My task is to extract certain facts from user-supplied text and return them in a structured format. I’ve written code that uses the assistants api to accomplish this. My code is meant to run in batch-like mode (no end-user interaction). Presently the GPT is not working as well as I’d like, so I’m using the assistants playground to improve accuracy.
My process is: In the assistants playground, I tweak the instructions, enter my input text and examine the model’s response.

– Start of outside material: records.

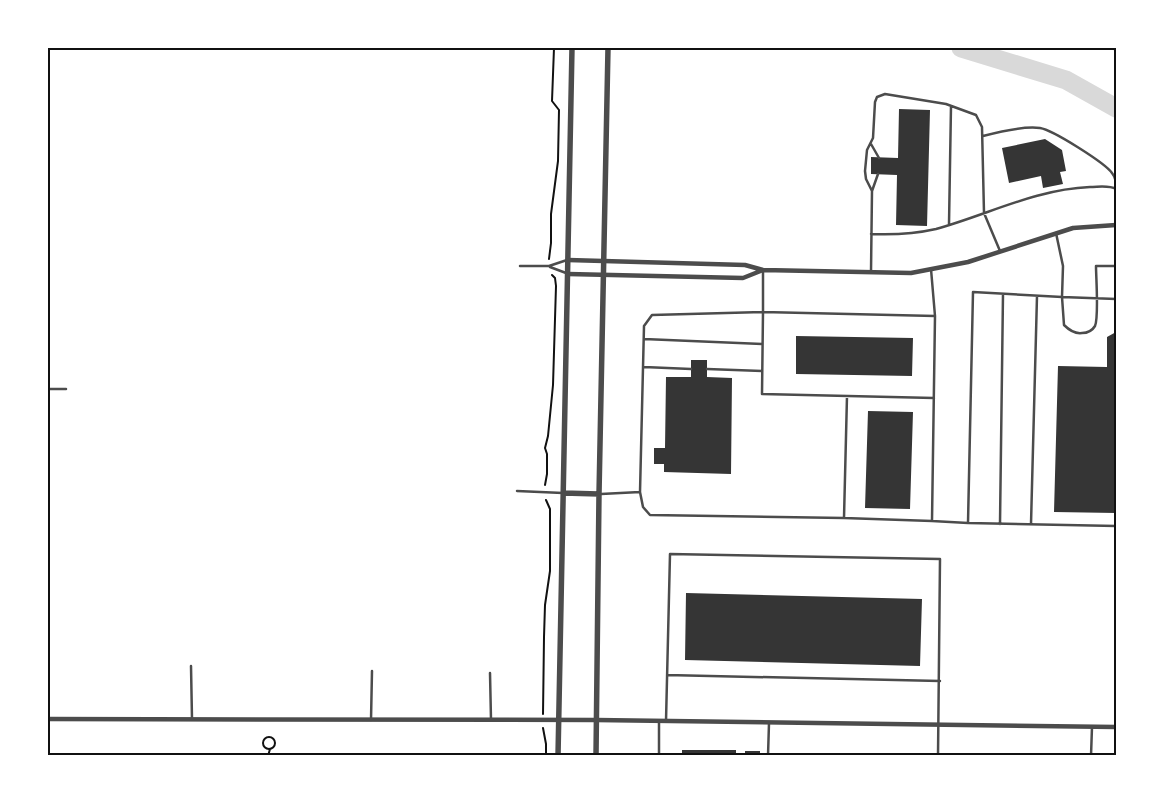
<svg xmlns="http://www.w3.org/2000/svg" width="1164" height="803" font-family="'Work Sans',sans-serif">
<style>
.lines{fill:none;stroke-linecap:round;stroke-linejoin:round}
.river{stroke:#d9d9d9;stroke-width:19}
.building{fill:#353535}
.path{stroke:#111;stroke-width:2}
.service{stroke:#4c4c4c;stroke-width:2.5}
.minor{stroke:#4c4c4c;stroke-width:4.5}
.tertiary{stroke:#4c4c4c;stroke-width:5.5}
.neatline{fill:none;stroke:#111;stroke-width:2}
</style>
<rect width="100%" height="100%" fill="#fff"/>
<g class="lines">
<path class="river" d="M961,48L1066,80L1116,108"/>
</g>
<path class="building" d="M899,109L930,110L927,226L896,225L897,175L871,174V157L898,158Z
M1045,139L1062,150L1066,171L1060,172L1063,184L1043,188L1041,176L1009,183L1002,148Z
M1116,332V513L1054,512L1058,366L1107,367V337Z
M796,336L913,338L912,376L796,374Z
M691,360H707V377L732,378L731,474L664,472V464H654V448H665L666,377H691Z
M868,411L913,412L910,509L865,508Z
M686,593L922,599L920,666L685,660Z
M682,750H736V756H682Z
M745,751H760V756H745Z"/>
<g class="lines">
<path class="path" d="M1112,48L1116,50
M549,259L551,243V214L558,161L559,110L552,101L554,48
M545,485L547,474V454L545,448L548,436L553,385L556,286L555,278L552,275
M543,714L544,637L545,605L550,571V509L546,500
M543,728L546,744V756
M263 743a6 6 0 1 1 12 0a6 6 0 1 1-12 0Z
M268,756L270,749"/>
<path class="service" d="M983,136C998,132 1024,126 1040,128C1053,130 1105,163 1112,173C1116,178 1116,182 1115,188
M871,144L879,158
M872,191L878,174
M949,224L951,106
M1056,233L1063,266L1062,297L973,292L968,523L1116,526
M871,234C894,235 914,234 936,229C987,215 1036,189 1090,187C1099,187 1109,185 1116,189
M520,266H549L567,260
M1116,266H1096C1096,278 1099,317 1095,326C1092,331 1087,333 1082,333C1075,334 1069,330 1064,325L1062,297L1116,299
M550,267L566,273
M931,269L935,316L932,521L968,523
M763,271V312L935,316
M871,272L872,191L866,179L865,171L867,150L873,138L875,102L877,97L885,94L946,104L976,115L982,127L984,213L1000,251
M644,339L762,344
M644,367L691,369
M707,369L762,371
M48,389H66
M847,396L844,518L932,521
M517,491L563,493
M640,492L644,326L652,315L763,312L762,394L934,398
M601,494L640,492L643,507L650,515L844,518
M1000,524L1003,294
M1031,524L1037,296
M191,666L192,719
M490,673L491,720
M667,675L940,681
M371,720L372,671
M659,721V756
M666,721L670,554L940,559L938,756
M768,756L769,723
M1091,756L1092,727"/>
<path class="minor" d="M568,260L745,265L763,270L911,273L968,262L1073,228L1116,225
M568,274L743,278L763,270
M48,719L596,720L1116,727"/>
<path class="tertiary" d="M563,493L599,494
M558,756L572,48
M596,756L599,494L608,48"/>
</g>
<rect width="1164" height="803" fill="none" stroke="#ffffff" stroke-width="98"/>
<rect x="49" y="49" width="1066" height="705" class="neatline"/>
</svg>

I’ve tried working with both GPT 3.5 and GPT 4. If I can get this working in GPT 3.5, there’s a significant cost savings.
There is a significant difference between how I interact with GPT 4 vs GPT 3.5 in the assistants playground:
-
Using GPT 4, after I enter the initial user message and receive the initial assistant message, I can have a back-and-forth follow-up interaction with the assistant to ask it about its thinking and point out the mistakes that it made. Then the GPT will realize the mistake and I can ask it how I should change the instructions so that it doesn’t make the same mistake again. If I want to provide new input text, I tell the model “let’s try a new input” and it happily processes it.
-
Using GPT 3.5, the model tries to extract facts from every user message. (whereas GPT 4 tries to extract only from the first user message). So I can’t have a back-and-forth to try to figure out what this model is thinking.

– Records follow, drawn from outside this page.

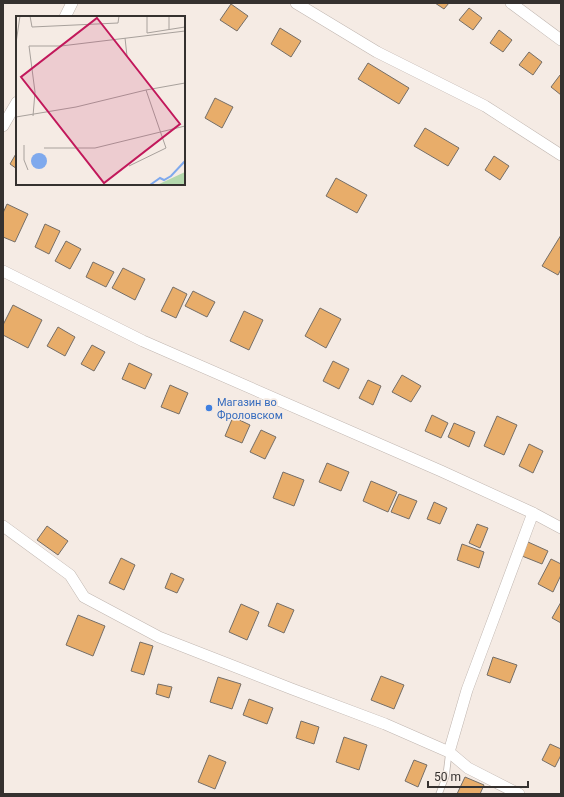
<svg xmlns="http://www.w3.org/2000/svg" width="564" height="797" font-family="Roboto,sans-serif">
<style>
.building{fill:#e8ad6a;stroke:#756e67}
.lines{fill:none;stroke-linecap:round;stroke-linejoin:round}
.service-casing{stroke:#c0b6b0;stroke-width:7}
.minor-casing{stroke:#c0b6b0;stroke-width:12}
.service{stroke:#fff;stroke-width:5.5}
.minor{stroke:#fff;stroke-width:11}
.shop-dot{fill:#3f7fe0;stroke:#f5ebe4;stroke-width:1.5}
.labels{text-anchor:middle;stroke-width:3.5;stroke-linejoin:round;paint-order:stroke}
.shop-label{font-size:11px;fill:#366cbe;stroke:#f5ebe4;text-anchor:start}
.inset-river{fill:none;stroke:#7fa9ed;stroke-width:2}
.inset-road{fill:none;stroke:#a8a19c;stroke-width:1}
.view{fill:#c2185b;fill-opacity:0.15;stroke:#c2185b;stroke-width:2}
.inset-edge{fill:none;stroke:#35312f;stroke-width:2}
</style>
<rect width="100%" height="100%" fill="#f5ebe4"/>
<path class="building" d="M435 3H449L444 9Z
M231 4 248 16 237 31 220 20Z
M469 8 482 18 473 30 459 20Z
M280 28 301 41 291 57 271 44Z
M499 30 512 40 503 52 490 43Z
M529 52 542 62 533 75 519 65Z
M368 63 409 88 399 104 358 79Z
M560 75H561V95L551 87Z
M215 98 233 107 222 128 205 118Z
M425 128 459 148 448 166 414 146Z
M17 152V169L10 164Z
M494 156 509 166 500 180 485 170Z
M336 178 367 195 357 213 326 196Z
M7 204 28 214 15 242 3 237V213Z
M45 224 60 231 49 254 35 247Z
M561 235V269L558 275 542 266Z
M66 241 81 249 70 269 55 261Z
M93 262 114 272 106 287 86 277Z
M123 268 145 279 135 300 112 288Z
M173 287 187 294 176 318 161 311Z
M193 291 215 302 207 317 185 306Z
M13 305 42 320 28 348 3 335V325Z
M320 308 341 319 326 348 305 336Z
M244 311 263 320 249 350 230 341Z
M58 327 75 337 65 356 47 346Z
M92 345 105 352 94 371 81 364Z
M333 361 349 369 339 389 323 381Z
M129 363 152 374 145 389 122 379Z
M402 375 421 386 411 402 392 392Z
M368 380 381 386 373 405 359 398Z
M170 385 188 393 179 414 161 407Z
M432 415 448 423 441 438 425 431Z
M497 416 517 425 504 455 484 446Z
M233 417 250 425 242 443 225 436Z
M454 423 475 432 469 447 448 437Z
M261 430 276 437 265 459 250 452Z
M529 444 543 451 533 473 519 466Z
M327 463 349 472 341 491 319 482Z
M283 472 304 480 294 506 273 498Z
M371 481 397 492 388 512 363 501Z
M399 494 417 501 409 519 391 512Z
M434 502 447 508 440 524 427 519Z
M477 524 488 528 480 548 469 543Z
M47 526 68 541 58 555 37 540Z
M528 542 548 551 542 564 522 556Z
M462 544 484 552 479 568 457 560Z
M121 558 135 565 124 590 109 583Z
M551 559 561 564V575L553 592 538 584Z
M171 573 184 579 177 593 165 588Z
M561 602V623L552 618Z
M277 603 294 610 284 633 268 626Z
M241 604 259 612 247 640 229 632Z
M78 615 105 626 93 656 66 645Z
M140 642 153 646 144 675 131 671Z
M493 657 517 665 510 683 487 675Z
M381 676 404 685 394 709 371 700Z
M218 677 241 684 232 709 210 702Z
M158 684 172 687 169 698 156 694Z
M249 699 273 708 267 724 243 715Z
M301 721 319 727 314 744 296 738Z
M344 737 367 745 359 770 336 762Z
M550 744 561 749V755L555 767 542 760Z
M209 755 226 762 215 789 198 782Z
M414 760 427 765 418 787 405 781Z
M465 777 484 785 480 794H457Z"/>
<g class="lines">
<defs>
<path id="service" d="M439 794 446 776 449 752"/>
<path id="minor" d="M296 3 377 52 485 106 561 155
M511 3 561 40
M65 17 72 3
M3 126 17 102
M3 271 143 341 441 471 533 513 561 528
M3 526 70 575 84 597 159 637 292 689 385 724 449 752 468 768 519 794
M449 752 467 690 533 513"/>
</defs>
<use href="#service" class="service-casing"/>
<use href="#minor" class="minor-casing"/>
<use href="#service" class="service"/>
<use href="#minor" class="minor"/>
</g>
<circle class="shop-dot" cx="209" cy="408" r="4"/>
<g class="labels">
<g class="shop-label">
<text x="217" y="406">Магазин во<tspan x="217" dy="13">Фроловском</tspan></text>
</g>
</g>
<g transform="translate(16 16)">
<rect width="169" height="169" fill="#f5ebe4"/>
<path d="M169 156V169H141Z" fill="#b4d8ad"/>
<path d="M15 145a8 8 0 1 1 16 0a8 8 0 1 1-16 0Z" fill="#7fa9ed"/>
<path class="inset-river" d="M134 169 144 162 148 164 155 160 169 145"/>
<path class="inset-road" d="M14 0 16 11 102 7 103 0M131 0V17L169 11M153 13V0M109 22 111 40M0 27 4 0M17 100 19 76 13 30H45L169 15M0 101 60 91 130 74 169 67M8 129V144L12 154M28 132H79L169 110M113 150 150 132 130 74"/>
<path class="view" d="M81 2 164 108 88 167 5 61Z"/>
<rect width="169" height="169" class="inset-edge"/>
</g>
<rect width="564" height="797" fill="none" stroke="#35312f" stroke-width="8"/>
<path d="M428 781v6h100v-6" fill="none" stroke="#35312f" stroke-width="2"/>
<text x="434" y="781" font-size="12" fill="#35312f" stroke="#f5ebe4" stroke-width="3" paint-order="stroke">50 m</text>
</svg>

Can someone shed some light on (1) why this behavior is different and (2) whether I can control this behavior and if so (3) how?
My assistant instructions:
You are an assistant that extracts information about events from my input. There can be any number of events in my input. You will extract these fields from each event: description of the event, start time and end time. Your response to my input should contain the event information in structured json output without using markdown code blocks.

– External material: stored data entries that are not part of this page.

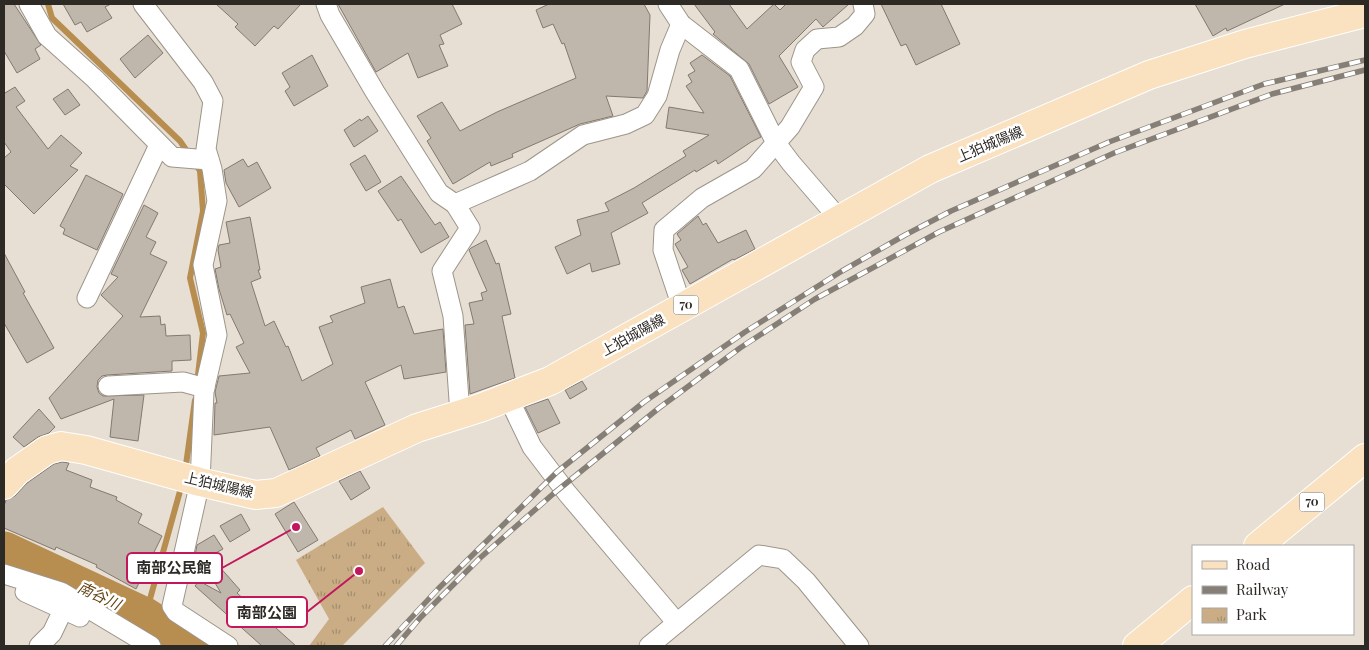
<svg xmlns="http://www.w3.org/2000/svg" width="1369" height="650" font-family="'Playfair Display','Noto Sans JP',serif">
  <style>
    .park { fill: url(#park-tufts) }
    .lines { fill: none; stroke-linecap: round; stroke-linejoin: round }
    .stream { stroke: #b88e50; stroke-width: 6 }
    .river { stroke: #b88e50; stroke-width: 39 }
    .building { fill: #c0b7ac; stroke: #827a70 }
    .street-casing { stroke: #9d958a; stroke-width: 21 }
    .primary-casing { stroke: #fff; stroke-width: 30 }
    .street { stroke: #fff; stroke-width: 19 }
    .primary { stroke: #fae1bf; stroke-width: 28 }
    .rail-casing { stroke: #857f77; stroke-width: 5.5 }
    .rail { stroke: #fff; stroke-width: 4; stroke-dasharray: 11; stroke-linecap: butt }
    .labels { text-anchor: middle; stroke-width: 5; stroke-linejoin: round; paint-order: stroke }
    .shield { fill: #fff; stroke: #6c6966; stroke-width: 1 }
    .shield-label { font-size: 12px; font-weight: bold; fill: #2d2925 }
    .street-label { font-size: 14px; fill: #2d2925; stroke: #fff }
    .water-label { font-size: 15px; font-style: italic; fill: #624414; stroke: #fff }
    .leader { fill: none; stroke: #c2185b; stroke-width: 2 }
    .callout-dot { fill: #c2185b; stroke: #fff; stroke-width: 2 }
    .callout { fill: #fff; stroke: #c2185b; stroke-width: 2 }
    .callout-label { font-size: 15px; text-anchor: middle; font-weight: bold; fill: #2d2925 }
  </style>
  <defs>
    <pattern id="park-tufts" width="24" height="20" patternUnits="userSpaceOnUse" patternTransform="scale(1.25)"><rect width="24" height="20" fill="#caad85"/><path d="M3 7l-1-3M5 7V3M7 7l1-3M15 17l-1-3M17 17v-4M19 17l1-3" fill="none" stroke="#a48d6d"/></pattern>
  </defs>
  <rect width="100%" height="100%" fill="#e7dfd3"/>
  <!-- park -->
  <path class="park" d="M383,507l42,56 -83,83h-33l20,-27 -33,-59z"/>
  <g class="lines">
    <!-- stream -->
    <g class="stream">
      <path d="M48,4l4,14 128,123 9,13"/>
      <path d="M195,163l5,8 3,40 -13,67 13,55 -6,50"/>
      <path d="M185,472l10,-72"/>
      <path d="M145,617l37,-133"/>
    </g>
    <!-- river -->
    <path class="river" d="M4,551l141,66 46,29"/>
  </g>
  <!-- building -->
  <g class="building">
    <path d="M4,4h10l27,41 -6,4 5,10 -23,14 -13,-22z"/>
    <path d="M63,4h48l-6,3 7,11 -25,14 -6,-10 -6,3z"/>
    <path d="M216,4h85l-23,25 -4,-3 -19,20 -20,-19 3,-3z"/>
    <path d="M338,4h114l10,20 -22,11 4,9 -5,1 9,21 -30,12 -10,-25 -32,19z"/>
    <path d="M549,4h95l6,11 -3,76 -4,7 -37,-2 7,20 -33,8 -68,30 1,3 -22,9 -1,-4 -37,22 -26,-43 4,-3 -14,-22 25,-14 18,29 37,-19 79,-34 -12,-35 -2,1 -9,-20 -10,4 -7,-18z"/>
    <path d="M694,4h35l18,25 27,-25 6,6 6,-6h63l-26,23 -7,-8 -37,37 19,31 -29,17 -20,-40 -36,-30 2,-2z"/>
    <path d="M881,4h60l19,40 -44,21 -10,-21 -5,2z"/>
    <path d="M1195,4h90l-58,27 -1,-3 -13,8z"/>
    <path d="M148,35l15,18 -28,25 -15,-19z"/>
    <path d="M312,55l16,31 -34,20 -9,-15 5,-4 -8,-14z"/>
    <path d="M702,55l28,21 31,61 -10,5 -33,22 -2,-4 -20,12 -1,-2 -53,33 6,10 -37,20 9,31 -28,8 -2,-9 -23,11 -12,-27 26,-12 -4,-15 32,-9 -4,-8 29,-15 52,-32 -3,-5 26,-16 -43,-7 3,-21 35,6 -18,-27 6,-4 -4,-7 7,-4 -5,-8z"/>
    <path d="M15,87l10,14 -9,6 32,42 13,-14 21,18 -12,13 8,4 -44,44 -30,-30v-26l7,-6 -7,-10v-51l1,2z"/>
    <path d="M68,89l12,16 -15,10 -12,-16z"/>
    <path d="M368,116l10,15 -24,16 -10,-17 16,-11 1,2z"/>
    <path d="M365,155l16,27 -15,9 -16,-27z"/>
    <path d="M243,159l5,8 9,-5 14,26 -32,19 -13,-24 -2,-13z"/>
    <path d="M86,175l37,19 -26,56 -34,-16 2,-5 -5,-3z"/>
    <path d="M401,176l34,49 5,-3 9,15 -28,16 -20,-34 -3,2 -20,-30z"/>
    <path d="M144,205l14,8 -12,24 10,5 -6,12 17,8 -27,55 20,-1 1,9 4,-1 1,12 24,-1 1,25 -19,1v10l-65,4 -5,1 -4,4 -1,7 2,6 4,3 41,-1 -6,46 -28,-4 4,-38 -53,20 -12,-21 74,-82 -22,-21 17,-18 -7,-3z"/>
    <path d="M698,216l5,9 3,-2 12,20 28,-13 9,19 -21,11 -1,-1 -43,25 -8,-14 6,-3 -13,-23 6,-4 -4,-6z"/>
    <path d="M250,217l10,53h-2l3,8 -10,4 14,44 9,-5 12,26 2,-1 14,35 31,-17 -14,-37 14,-5 -3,-6 35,-13 -4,-16 29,-8 8,29 6,-2 10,28 29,-5 3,43 -42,7 -3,-14 -36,17 20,43 -30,14 -4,-9 -35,18 4,8 -31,14 -19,-43 -56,8 1,-32h2l-2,-11 4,-16 31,-3 -14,-26 8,-4 -14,-29 -3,1 -8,-26 -4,-20 6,-2 -3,-17 1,-5 11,-2 -4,-21z"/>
    <path d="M486,240l10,24 3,-1 12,51 -9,2 13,62 -45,16 -5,-69 9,-1 -5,-21 14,-3 -2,-7 6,-2 -18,-41 2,-2z"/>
    <path d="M4,253l21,39 -2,1 31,55 -27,15 -23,-40z"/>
    <path d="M582,381l5,8 -17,10 -5,-9z"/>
    <path d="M548,399l12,24 -22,10 -13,-26z"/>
    <path d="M39,409l16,18 -6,6 -11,4 -14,10 -11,-10z"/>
    <path d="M62,462l7,1 -3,7 26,10 -2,7 27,10 -1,3 26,14 -4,9 24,13 -26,53 -40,-22 1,-2 -41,-18 -1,3 -51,-22v-22l2,-6 9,-4 12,-13 27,-19z"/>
    <path d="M360,471l10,17 -19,12 -12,-19z"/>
    <path d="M294,502l24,38 -20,12 -23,-38z"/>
    <path d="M241,514l9,16 -20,12 -10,-16z"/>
    <path d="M214,535l9,14 -13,7 30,34 -3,3 59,53h-34l-67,-60 4,-5 22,12 -19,-32 -9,5 4,-21z"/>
  </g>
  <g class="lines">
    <defs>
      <g id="street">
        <path d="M29,4l18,32 48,43 77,78 37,3"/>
        <path d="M143,4l60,78 10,19 -7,48 6,20 5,32 -14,64 14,70 -13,56 -4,91 -28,124 4,6 52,34"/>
        <path d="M326,4l4,11 45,77 64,101 16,11 15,24 -28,43 11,45 7,98"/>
        <path d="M668,4l13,20 58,45 37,74 15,20 49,57"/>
        <path d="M455,204l75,-33 53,-36 43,-11 19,-9 12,-19 13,-46 11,-26"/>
        <path d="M87,298l72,-153"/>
        <path d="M682,307l-19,-57 1,-20 38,-32 51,-29 37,-42 24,-40 -13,-25 4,-12 12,-11 22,-2 16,-11 10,-12 -2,-10"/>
        <path d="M108,386l75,-4 22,6"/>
        <path d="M508,397l24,50 35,46 110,130"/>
        <path d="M4,574l57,18 90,54"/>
        <path d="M25,592l55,25"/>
        <path d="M39,646l13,-13 12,-25"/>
        <path d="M649,646l110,-91 24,4 23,22 53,65"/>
      </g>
      <g id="primary">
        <path d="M4,485l13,-14 30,-21 14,-4 25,4 114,32 55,13 21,-2 141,-65 63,-20 70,-27 380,-212 219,-94 96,-31 120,-31"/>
        <path d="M1258,546l107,-88"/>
        <path d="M1137,646l56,-46"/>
      </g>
    </defs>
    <!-- street casing -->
    <use href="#street" class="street-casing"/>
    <!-- primary casing -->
    <use href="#primary" class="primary-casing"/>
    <!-- street -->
    <use href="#street" class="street"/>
    <!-- primary -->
    <use href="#primary" class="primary"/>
    <defs>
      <g id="rail">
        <path d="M385,646l53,-57 119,-117 87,-70 101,-70 97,-61 63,-36 46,-24 158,-69 155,-58 101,-24"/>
        <path d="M396,646l25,-29 59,-59 73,-64 106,-86 81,-60 75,-49 124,-67 175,-79 158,-59 93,-24"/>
      </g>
    </defs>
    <!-- rail casing -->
    <use href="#rail" class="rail-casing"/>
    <!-- rail -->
    <use href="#rail" class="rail"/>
  </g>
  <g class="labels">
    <!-- shield labels -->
    <g class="shield">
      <rect x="673.5" y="295.5" width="25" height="19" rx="4"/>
      <rect x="1299.5" y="492.5" width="25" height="19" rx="4"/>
    </g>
    <g class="shield-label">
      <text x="686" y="309">70</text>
      <text x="1312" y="506">70</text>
    </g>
    <!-- street labels -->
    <g class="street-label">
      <text transform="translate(990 144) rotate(-23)" y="5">上狛城陽線</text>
      <text transform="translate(633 335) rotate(-29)" y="5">上狛城陽線</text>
      <text transform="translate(219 485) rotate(13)" y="5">上狛城陽線</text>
    </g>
    <!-- water labels -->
    <g class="water-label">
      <text transform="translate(99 596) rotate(25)" y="5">南谷川</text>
    </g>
  </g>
  <!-- callouts -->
  <path class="leader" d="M296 527L222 568M359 571L307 612"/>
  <g class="callout-dot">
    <circle cx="296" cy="527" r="5"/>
    <circle cx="359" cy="571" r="5"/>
  </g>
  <g class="callout">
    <rect x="127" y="553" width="95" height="30" rx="5"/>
    <rect x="227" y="597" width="80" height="30" rx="5"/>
  </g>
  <g class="callout-label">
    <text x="174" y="573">南部公民館</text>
    <text x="267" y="618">南部公園</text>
  </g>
  <!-- border -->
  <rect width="1369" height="650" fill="none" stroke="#2d2925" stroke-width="10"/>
  <!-- legend -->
  <rect x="1192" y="545" width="162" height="90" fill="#ffffff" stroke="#aba9a8"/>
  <rect x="1202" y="561" width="25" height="8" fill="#fae1bf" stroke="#aba9a8"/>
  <text x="1236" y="570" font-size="15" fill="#2d2925">Road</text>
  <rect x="1202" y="586" width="25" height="8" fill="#857f77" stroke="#aba9a8"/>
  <text x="1236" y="595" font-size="15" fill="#2d2925">Railway</text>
  <rect x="1202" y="608" width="25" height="15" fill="url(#park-tufts)" stroke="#aba9a8"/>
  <text x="1236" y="620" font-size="15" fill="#2d2925">Park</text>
</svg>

When the input contains time zone information after the timestamp, please include it in the output.
When the input contains a pair of timestamps next to each other separated by a dash or minus sign or hyphen, these timestamps are the start time of the event and end time of the event.
When the input contains a pair of timestamps next to each other separated by a pipe symbol or a forward slash character, the first timestamp is the start time and the second timestamp should be ignored.
When the input contains multiple timestamps separated only by spaces, the first timestamp should be treated as the start time and ignore the other timestamps when they aren’t clearly specified to represent a different event or an end time in the text.
My initial user message contents:
I woke up at 6:00 AM EST / 11 AM GMT. I brushed my teeth 6:15 AM EDT - 6:20 AM EDT. At 6:30 AM GMT I started breakfast. The alarm went off at 6:25 AM EDT 9:25 AM PDT. I turned off the oven at 10:00 AM EDT | 3:00 PM GMT.